The Agenda

What Fair-Value Accounting Means, and What It Doesn’t

Fair-value accounting (FVA) has been featured a lot here on the Agenda, and it should be a plank in any “reform conservative” platform. In a nutshell, the government understates the cost of its credit programs by disregarding the market risk associated with expected repayments. FVA would incorporate the cost of that risk, making for a much more honest and transparent budget.

If that sounds unimportant, consider the current debate over the Export-Import Bank (Ex-Im). Government accounting shows Ex-Im earning a “profit,” and advocates have made that a key talking point. But FVA indicates that Ex-Im actually costs taxpayers money — all the more reason to abolish it.
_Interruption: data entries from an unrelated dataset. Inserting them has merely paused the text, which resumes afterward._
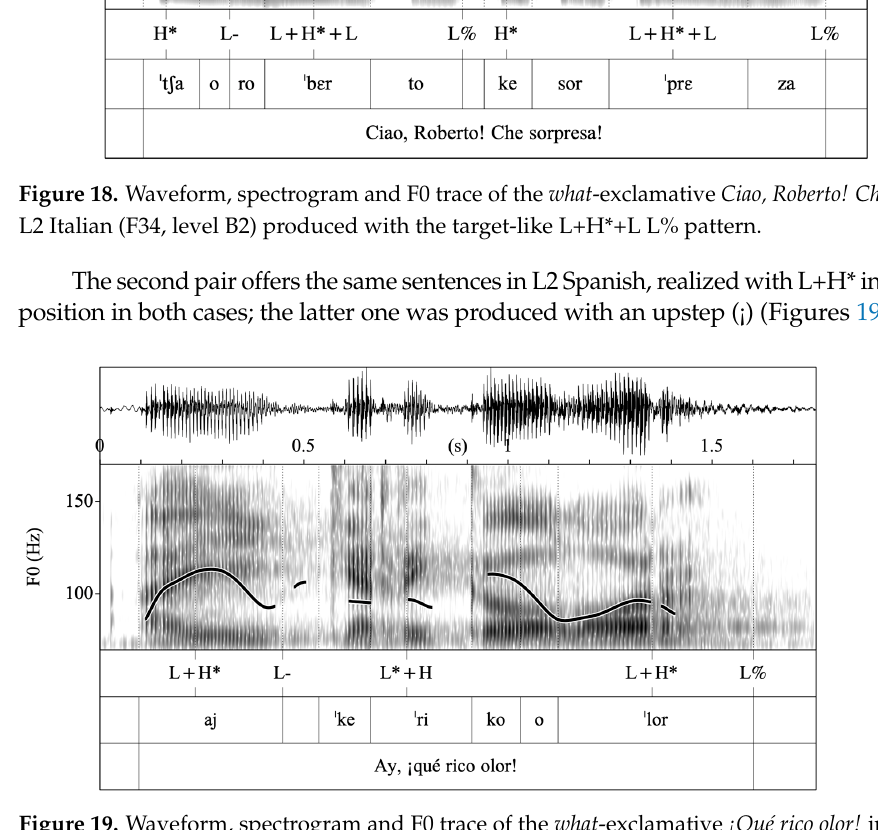
Figure 19. Waveform, spectrogram and F0 trace of the what -exclamative ¡Qué rico olor! in L2 Spanish (M17, level C1) produced with the target-like L+H* L% pattern.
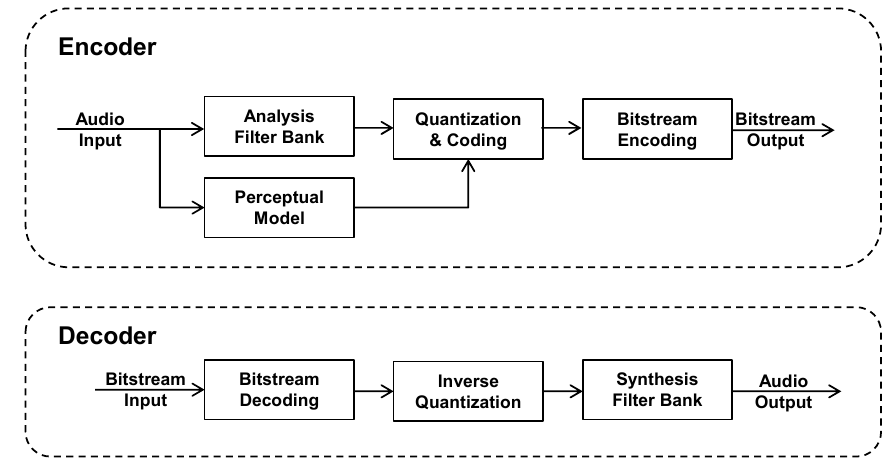
Figure 1. Schematic principle of perceptual audio encoding and decoding.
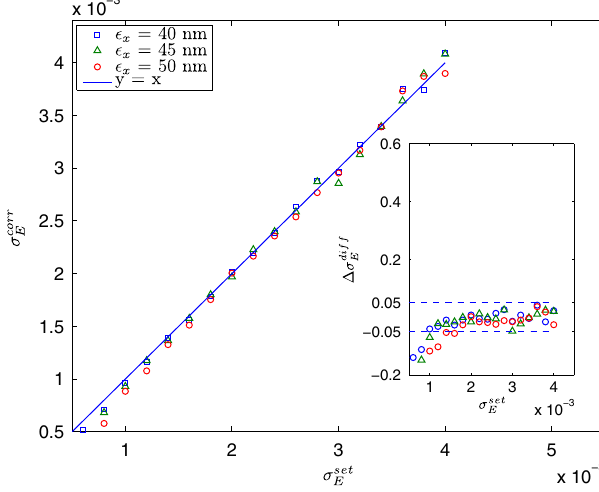
FIG. 10. (Color) Comparison of the emittance-effect corrected FIG. 8. (Color) Constrained parameter space of ( (cid:1) set E ; (cid:3) ), the x energy spread (cid:1) corr E and set value (cid:1) set E for (cid:3) shaded area, is used to determine the emittance correction The inset shows the relative difference between (cid:1) corr E and (cid:1) set E . 2 ½ 1 ; 4 : 5 (cid:4) and 4 : 00 (cid:2) formula. The shaded area is defined by a x 10 (cid:1) 4 (cid:8) (cid:1) set 1 : 60 (cid:2) 10 (cid:1) 3 E (cid:8)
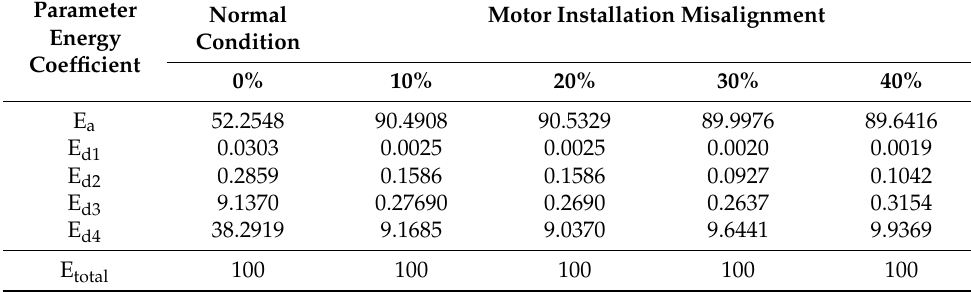
Table 3. The analysis results of the motor current signal energy coefficient.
Unfortunately, the case for FVA is not easily made with talking points. It’s a complicated issue that requires some explanation, and advocates need to be vigilant about getting it right, lest opponents pounce on a slip-up.
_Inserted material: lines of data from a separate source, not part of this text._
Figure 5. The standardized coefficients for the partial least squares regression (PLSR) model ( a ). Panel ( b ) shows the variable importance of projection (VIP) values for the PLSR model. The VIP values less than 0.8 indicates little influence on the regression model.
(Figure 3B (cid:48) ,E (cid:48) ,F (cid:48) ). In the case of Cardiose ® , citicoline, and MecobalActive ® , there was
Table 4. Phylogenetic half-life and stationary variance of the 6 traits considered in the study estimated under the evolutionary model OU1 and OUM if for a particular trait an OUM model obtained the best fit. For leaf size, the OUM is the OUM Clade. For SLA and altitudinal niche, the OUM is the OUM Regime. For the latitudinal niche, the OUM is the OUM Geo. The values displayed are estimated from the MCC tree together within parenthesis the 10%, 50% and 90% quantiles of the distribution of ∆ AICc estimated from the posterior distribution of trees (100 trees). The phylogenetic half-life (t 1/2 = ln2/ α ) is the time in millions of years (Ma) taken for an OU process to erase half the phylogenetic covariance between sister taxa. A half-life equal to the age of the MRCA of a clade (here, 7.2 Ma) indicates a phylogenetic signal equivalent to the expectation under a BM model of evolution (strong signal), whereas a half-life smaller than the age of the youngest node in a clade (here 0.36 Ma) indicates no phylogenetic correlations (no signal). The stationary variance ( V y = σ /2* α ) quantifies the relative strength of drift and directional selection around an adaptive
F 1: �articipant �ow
Overstating the case is one slip-up that I’ve seen a lot. The Washington Post’s Charles Lane has been a stalwart supporter of FVA, and his influence is probably what caused the Post to editorialize in its favor. But in an otherwise excellent op-ed last week, Lane got too loose with his language: “If Ex-Im backs loans that the private sector would not otherwise make, then, by definition, its portfolio is risky. Yet under existing law the federal budget accounts for Ex-Im’s loans as if they were as safe as Treasury debt.”

That’s not quite right. It gives the impression that the government assumes every cent of Ex-Im’s loans will be paid back. Existing law does account for defaults in the sense that expected repayments are less than the total principal and interest owed. For example, if the government is owed $100 in loan payments, but historically it tends to receive only 90 percent of what it is owed, then the government will assume it’s going to get $90, not $100. So the loans themselves are not considered as safe as Treasury debt.

The government’s real error is to treat the $90 expected repayment — which is merely an estimate of how much will be paid back — as a certainty. In reality, the government will receive more or less than $90 depending on the state of the economy. If an economic downturn occurs, the government will get less than the expected repayment at a time when money is already scarce.

That possibility — known as “market risk” — has a cost in the private sector. A private investor would never buy the right to that loan repayment for $90. He would demand a discount the expected repayment in order to protect himself against the possibility that the repayment will be lower. FVA incorporates the cost of the risk premium into federal credit programs, whereas existing accounting procedures do not.

Is this nit-picking Lane’s point? Maybe, but it’s important to be precise, or opponents might seize the initiative in a debate.

Jason Richwine is a public-policy analyst and a contributor to National Review Online.